We enjoyed this one!

Artist: Luke Solomon
Album: Cutting Edge mixed by Luke Solomon
Label: D-Edge
Release Date: 02/07/2012

When this (rather rare) mix album from Luke Solomon dropped onto the Spotlight welcome mat a little while ago we knew two things. Firstly, we'd be covering and most likely enjoying the contents in due course, and secondly there would be wall-to-wall boompty boomp beats heard along the way. At least part of that preconception proved accurate.

Just as suspected then this meld of electronic dancefloor stuff is entertaining, and rarely drops off- indicative of an almost perpetual right choice of next track.
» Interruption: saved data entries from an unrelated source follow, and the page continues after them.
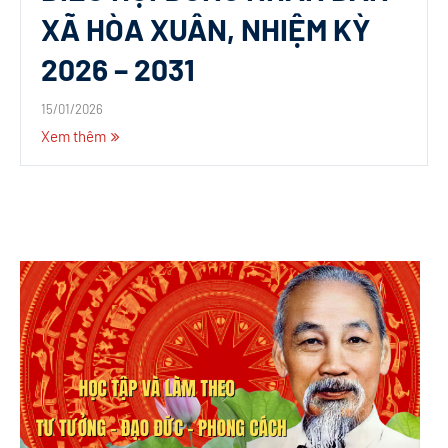
XÃ HÒA XUÂN, NHIỆM KỲ
2026 – 2031
15/01/2026
Xem thêm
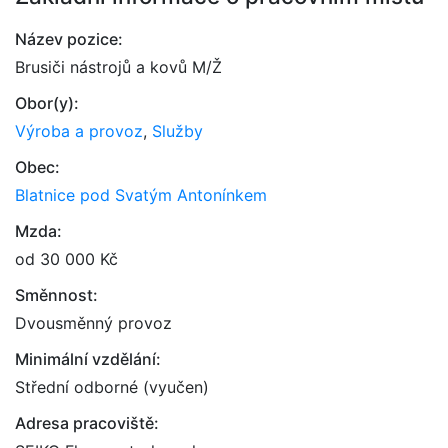
Název pozice:
Brusiči nástrojů a kovů M/Ž
Obor(y):
Výroba a provoz
,
Služby
Obec:
Blatnice pod Svatým Antonínkem
Mzda:
od 30 000 Kč
Směnnost:
Dvousměnný provoz
Minimální vzdělání:
Střední odborné (vyučen)
Adresa pracoviště:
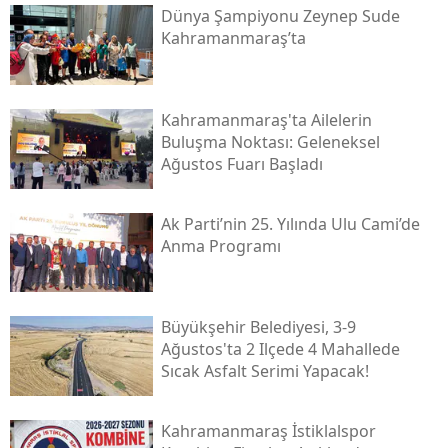
Dünya Şampiyonu Zeynep Sude
Kahramanmaraş’ta
Kahramanmaraş'ta Ailelerin
Buluşma Noktası: Geleneksel
Ağustos Fuarı Başladı
Ak Parti’nin 25. Yılında Ulu Cami’de
Anma Programı
Büyükşehir Belediyesi, 3-9
Ağustos'ta 2 Ilçede 4 Mahallede
Sıcak Asfalt Serimi Yapacak!
Kahramanmaraş İstiklalspor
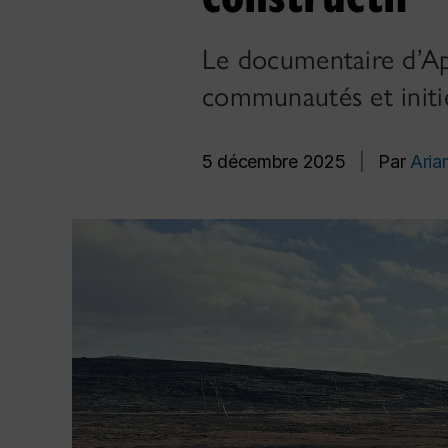
Le documentaire d’Ap
communautés et initie
5 décembre 2025
|
Par
Aria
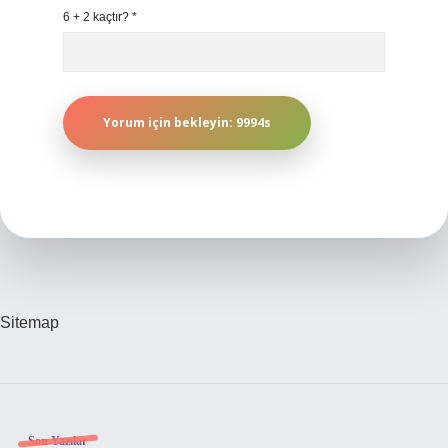
6 + 2 kaçtır?
*
Sitemap
Son Yazılar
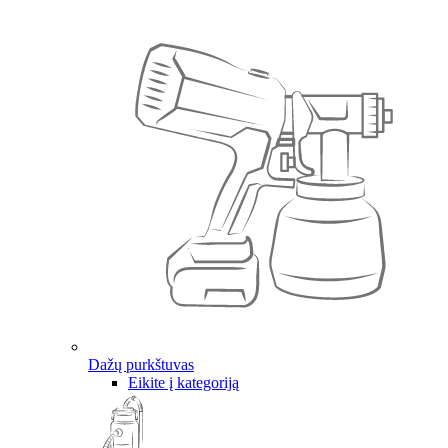
Dažų purkštuvas
Eikite į kategoriją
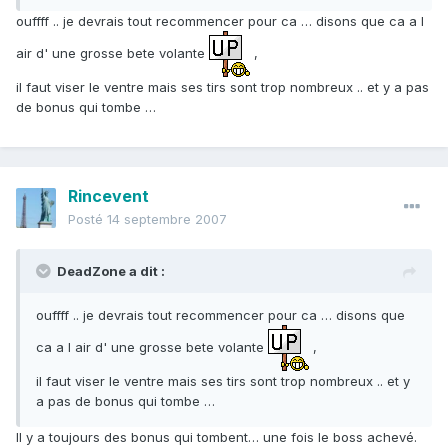
ouffff .. je devrais tout recommencer pour ca … disons que ca a l
air d' une grosse bete volante
,
il faut viser le ventre mais ses tirs sont trop nombreux .. et y a pas
de bonus qui tombe …
Rincevent
Posté
14 septembre 2007
DeadZone a dit :
ouffff .. je devrais tout recommencer pour ca … disons que
ca a l air d' une grosse bete volante
,
il faut viser le ventre mais ses tirs sont trop nombreux .. et y
a pas de bonus qui tombe …
Il y a toujours des bonus qui tombent… une fois le boss achevé.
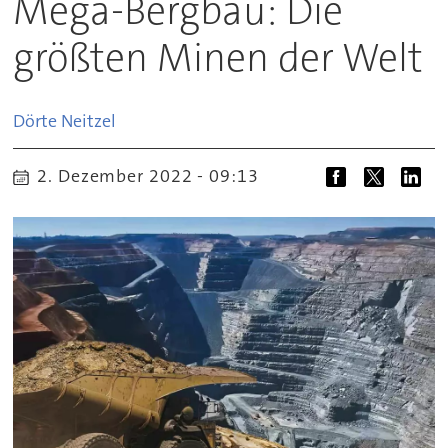
Mega-Bergbau: Die
größten Minen der Welt
Dörte
Neitzel
2. Dezember 2022 - 09:13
However, despite the man's association with Music For Freaks alongside Justin Harris, and Classic, which he co-runs with Derrick Carter, there's a darker edge at work than one may have expected, almost from the outset.

A few tracks in then and bomb number one hits, sounding like Kris Wadsworth's heavy, stripped lyrical slammer Lime & Pink. It's got all the hallmarks of groove-laden vocal house fare, only as realised with the punch of an far weightier kick, a la that remix of DJ Assassin's A Face In The Crowd. So that's rolling, reverberating basslines, and electro edges, only in this instance the theme is tech, not garage.

It's a route we continue down, via breaks and lackadaisical fours, soon arriving at Kink & Neville Watson's wholly Detroit inspired Metropole. There's a faint air of the epic about as the synth, refrained notes and twinkling keyboards build, albeit whilst enough funk is retained so as to ensure we could still opt for either of America's greatest gifts to the club world. As it happens we fall seamlessly into the percussive, tribal-ish Preset from Crooked Man, welcoming hypnotic beats and echoed, soulful words- again straddling tough and groovy with deft skill.

Staying on the same concept, contrast is pretty much everywhere throughout the entire compilation- whether that's in terms of the actual tracks themselves, or its playlist- but this is achieved in a logical way. With the exception of one or two instances things are either rolling, or giving us a rest from such rhythms, creating a club set feel throughout. Somewhere in between 2AM and six then, it's precisely the kind of thing that's going to cause some damage at the after session.